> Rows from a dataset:
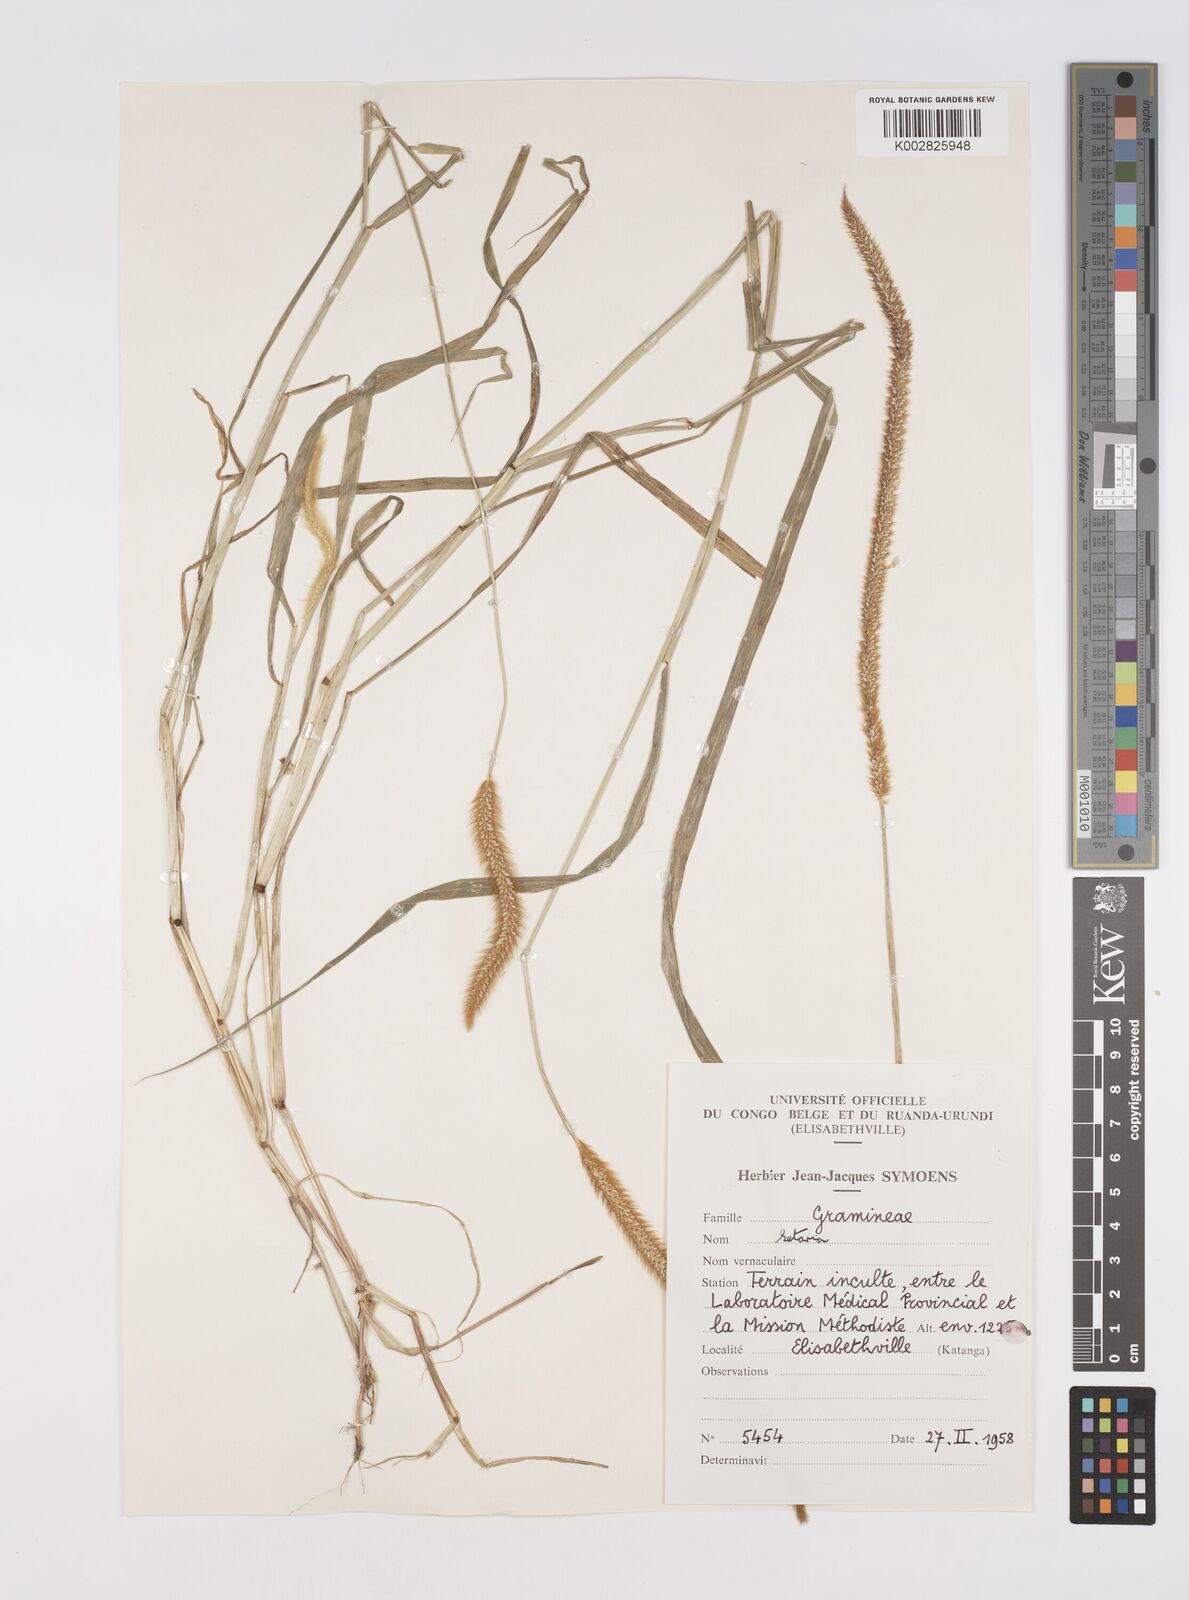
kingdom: Plantae
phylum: Tracheophyta
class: Liliopsida
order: Poales
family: Poaceae
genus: Setaria
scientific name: Setaria pumila
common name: Yellow bristle-grass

> STATED EXERCISE:
Copy the lines above word for word, leaving out the picture.

> RIGHT ANSWER:
kingdom: Plantae
phylum: Tracheophyta
class: Liliopsida
order: Poales
family: Poaceae
genus: Setaria
scientific name: Setaria pumila
common name: Yellow bristle-grass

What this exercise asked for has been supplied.